Pray through Psalm 139:23-24 to see where the logs are in your eye before you address their specks. 

Keep expectations short and sweet – and may I recommend _Shepherding A Child’s Heart_?


----------



## turmeric (Mar 31, 2007)

Hi, Michael! 
What a wonderful thing you are doing! I do think they should definitely be learning obedience, however it will probably take them longer, and part of it is trust. Until they know in their hearts you won't leave them, they'll think it's just them against the world. You should get some professional Christian advice though, if you haven't already.

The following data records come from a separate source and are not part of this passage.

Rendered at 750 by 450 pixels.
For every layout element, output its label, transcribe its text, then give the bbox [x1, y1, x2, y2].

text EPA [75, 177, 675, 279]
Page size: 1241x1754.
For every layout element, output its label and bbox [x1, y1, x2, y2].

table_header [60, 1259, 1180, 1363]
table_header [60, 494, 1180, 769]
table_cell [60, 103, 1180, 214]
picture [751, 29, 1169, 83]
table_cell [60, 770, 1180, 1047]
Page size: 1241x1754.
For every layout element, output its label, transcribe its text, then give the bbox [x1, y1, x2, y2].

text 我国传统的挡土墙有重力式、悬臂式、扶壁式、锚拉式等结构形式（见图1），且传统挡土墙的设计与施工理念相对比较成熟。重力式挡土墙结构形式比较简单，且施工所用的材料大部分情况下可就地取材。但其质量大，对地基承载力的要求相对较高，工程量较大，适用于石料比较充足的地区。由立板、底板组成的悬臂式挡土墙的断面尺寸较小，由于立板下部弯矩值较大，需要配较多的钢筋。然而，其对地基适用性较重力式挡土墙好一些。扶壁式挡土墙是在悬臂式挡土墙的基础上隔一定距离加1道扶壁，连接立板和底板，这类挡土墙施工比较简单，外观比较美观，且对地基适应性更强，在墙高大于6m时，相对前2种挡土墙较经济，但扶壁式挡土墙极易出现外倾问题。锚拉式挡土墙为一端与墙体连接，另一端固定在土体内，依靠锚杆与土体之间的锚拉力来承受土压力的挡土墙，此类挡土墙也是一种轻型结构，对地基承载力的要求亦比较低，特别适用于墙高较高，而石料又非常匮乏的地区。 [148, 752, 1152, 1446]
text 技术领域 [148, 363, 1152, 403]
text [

I think you need to create a signature. It's a requirement unless you've been given a variance about that. If you look at mine, there's a place to get info about that.


----------



## jenney (Mar 31, 2007)

I think our kids, even the ones who've been with us from birth, sometimes act up to see if we will set boundaries and enforce them. I honestly believe they see it as caring for them. In that sense, I _don't_ think it is too much at this point to say, "I love you and I know that you love me. I also know that God has blessed us by making us a family and we want to honor Him in the way we treat each other. When you disobey/call me names/ignore me/whatever it dishonors God and me. I can't allow you to do that anymore. From now on, whenever you ___, I will ______..." along those lines.

We have a chart of consequences, including spanking for certain things, which includes Scripture verses and little pictures to remind us of what the rules are of the house. You can get a similar one at Doorposts. That way the children know what to expect and that we discipline them because God has commanded us to. Even our little toddler can point to the picture when I tell her how she has broken God's Law.

I second the recommendation of Ted Tripp's book.

Another excellent one is The Heart of Anger by Lou Priolo. It deals with helping your child to recognize when there is sin in his anger and what its root cause is. It's compassionate and gracious and uses Scripture to explain what the Bible says about anger, the children's as well as ours. Your boys might be a little young for it, but because of their background, sinful anger may be something they are tempted with deeply for their whole lives. I don't say that to be discouraging, but to recognize that the Lord in His providence has allowed each of us to develop areas where we struggle more than others.

You are doing a great thing in loving those boys. Truly you are all blessed!


----------